Sou carioca suburbano, do Meier. Sempre gostei de música apesar de não ter ninguém em minha família com afinidade musical. E sentia uma enorme inveja dos coleguinhas que conseguiam tocar gaita de boca. Eu não conseguia bater um tambor. Então, comecei a ler muito sobre música popular. Certa vez, quando eu já estudava o científico, um colega me convidou para um sarau na casa dele, dizendo que o pai dele era compositor. Aí eu perguntei: que música ele fez? Aí ele respondeu: Lábios que beijei, Mágoas de caboclo. Eu nem conhecia essas músicas e ele ficou muito sentido. Mágoas de caboclo, algum tempo atrás, fez sucesso na novela Cabocla, da Rede Globo. “Cabocla seu olhar está me dizendo…..”. Dali, daquelas reuniões na casa do pai dele, que se chamava Leonel Azevedo, que formou com Jota Cascata uma das maiores duplas de compositores da música brasileira, eu tomei gosto mesmo.
Há quantos anos o senhor pesquisa a MPB?
Comecei a pesquisar mesmo quando eu vim para a solidão de Brasília. Depois de formado em Fisioterapia, vim trabalhar no Hospital de Base. Trouxe os meus disquinhos e comecei a pesquisar. Era um hobby para preencher meu tempo. Toda viagem que eu fazia visitava os sebos das cidades e comprava partitura, livros antigos de MPB. Assim eu formei o meu acervo. Não sei quantos discos tenho. Nunca os contei. O Sérgio Cabral, que é meu amigo, sempre comenta que não consegue entender como eu enfiado em Brasília, longe de onde acontecem as coisas, consigo pesquisar e escrever sobre MPB. São mais de 30 anos de estudo e pesquisa. Nesse intervalo eu ainda me formei em Direito. Mas nunca exerci.
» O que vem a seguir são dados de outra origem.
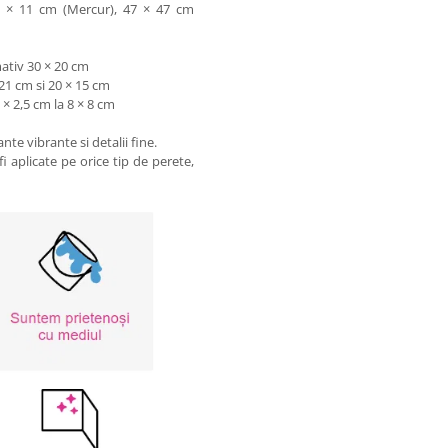
1 × 11 cm (Mercur), 47 × 47 cm
ativ 30 × 20 cm
21 cm si 20 × 15 cm
× 2,5 cm la 8 × 8 cm
te vibrante si detalii fine.
i aplicate pe orice tip de perete,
Além da música, minha paixão também é a fisioterapia.
Como o senhor define hoje a Música Popular Brasileira?
Eu hoje a defino como lastimável. Não sou um radical como José Ramos Tinhorão que para mim é o melhor pesquisador brasileiro e o que melhor escreve. Mas não chego a ser radical como ele que prefere, por exemplo, Tonico e Tinoco a Tom Jobim. Eu não chego a isso. Mas houve uma época, devido às dificuldades de se gravar um disco, que existia uma seleção natural. O processo de gravação era muito caro. Hoje em dia, diante da tecnologia, todo mundo grava. Houve uma época em que o bolero dominava o Brasil e havia muita crítica sobre isso. Mas hoje em dia está acontecendo a mesma coisa. A música dita sertaneja nada mais é do que um bolerão da pior espécie. Não sou contra os boleros. Nós temos aí o prêmio Sharp dado a Pena Branca e Xavantinho. Se você ligar a TV no Canal 2, aos domingos, no programa da Inezita Barroso, verá a música realmente caipira de raiz. Não são essas dores de cotovelo. A música sertaneja de hoje é de fossa.